SOURCE MATERIAL:
━━━━━━━━━━━━━━━━━━━━━━━━━━━━━━
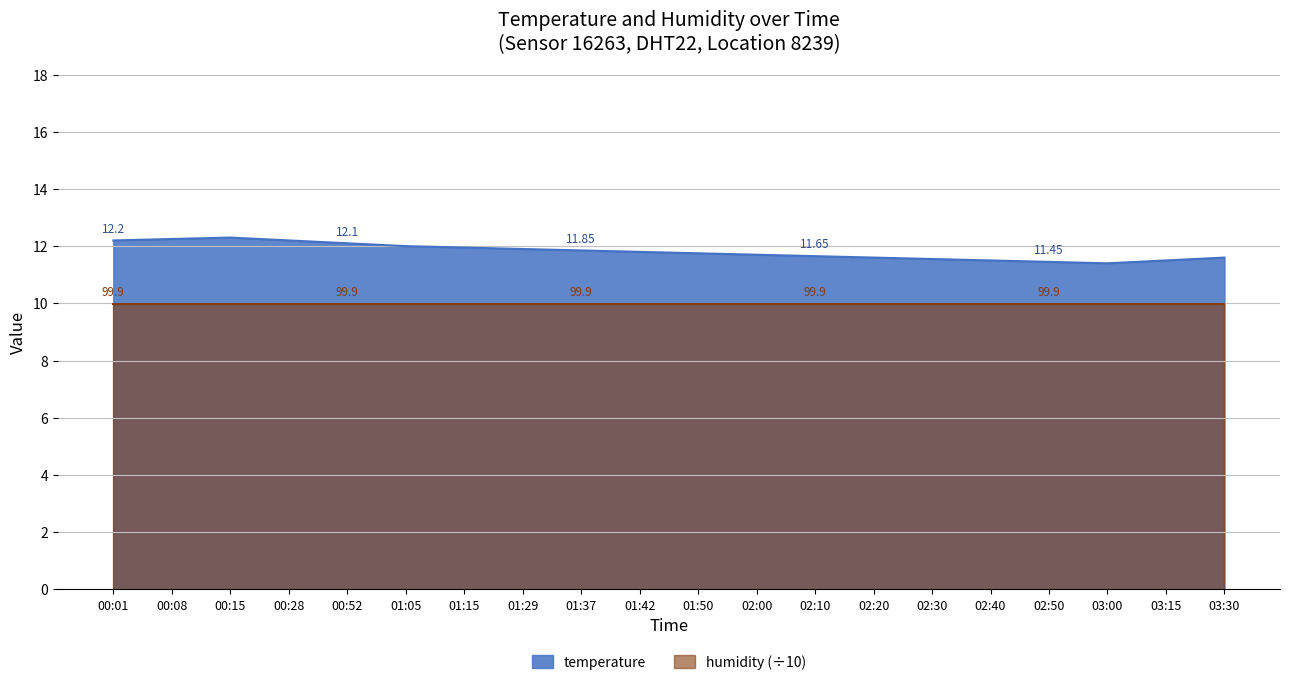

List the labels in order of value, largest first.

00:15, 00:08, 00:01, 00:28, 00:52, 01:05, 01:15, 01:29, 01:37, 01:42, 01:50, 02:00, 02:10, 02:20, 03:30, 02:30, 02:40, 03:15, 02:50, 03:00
━━━━━━━━━━━━━━━━━━━━━━━━━━━━━━
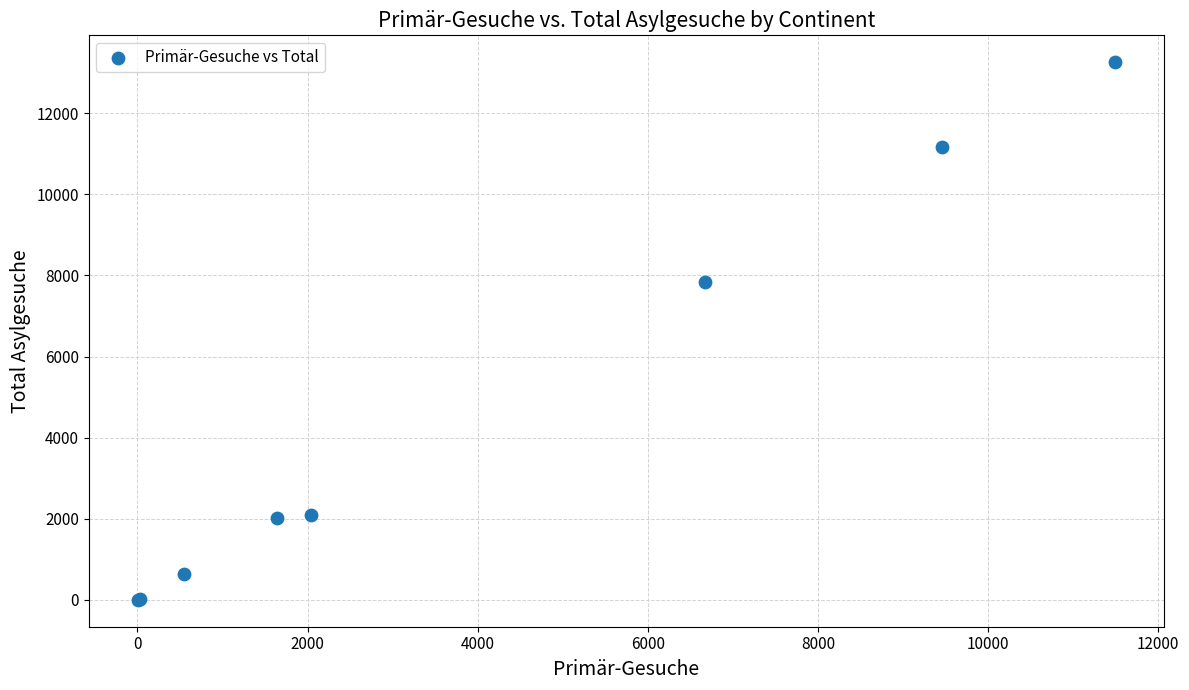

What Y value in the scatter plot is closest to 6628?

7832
━━━━━━━━━━━━━━━━━━━━━━━━━━━━━━
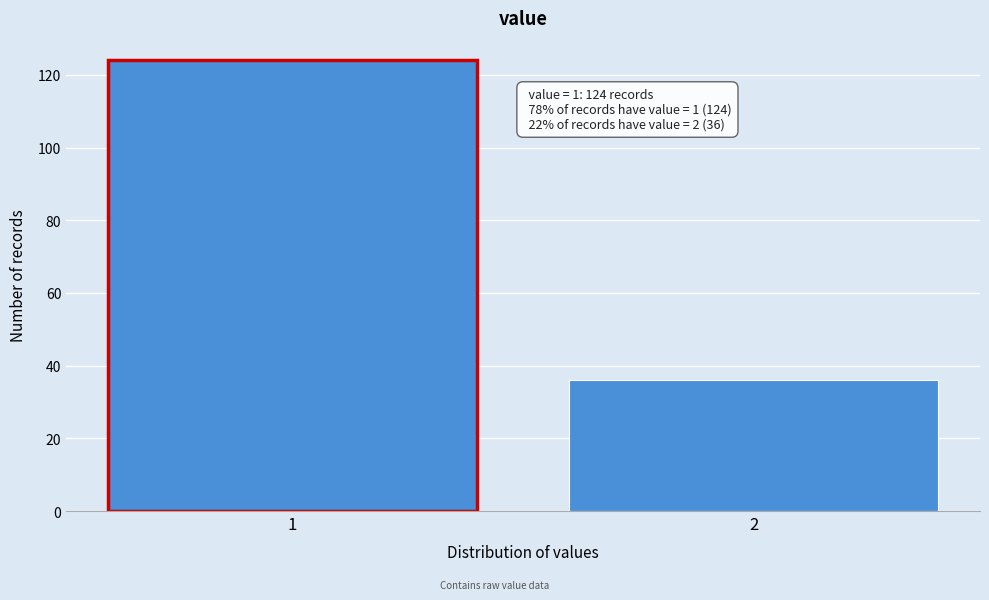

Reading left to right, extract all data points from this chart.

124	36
━━━━━━━━━━━━━━━━━━━━━━━━━━━━━━
THE PROBLEM: Copy out each line from the rows above that contains the word "value", with case counting.

RESPONSE:
List the labels in order of value, largest first.
What Y value in the scatter plot is closest to 6628?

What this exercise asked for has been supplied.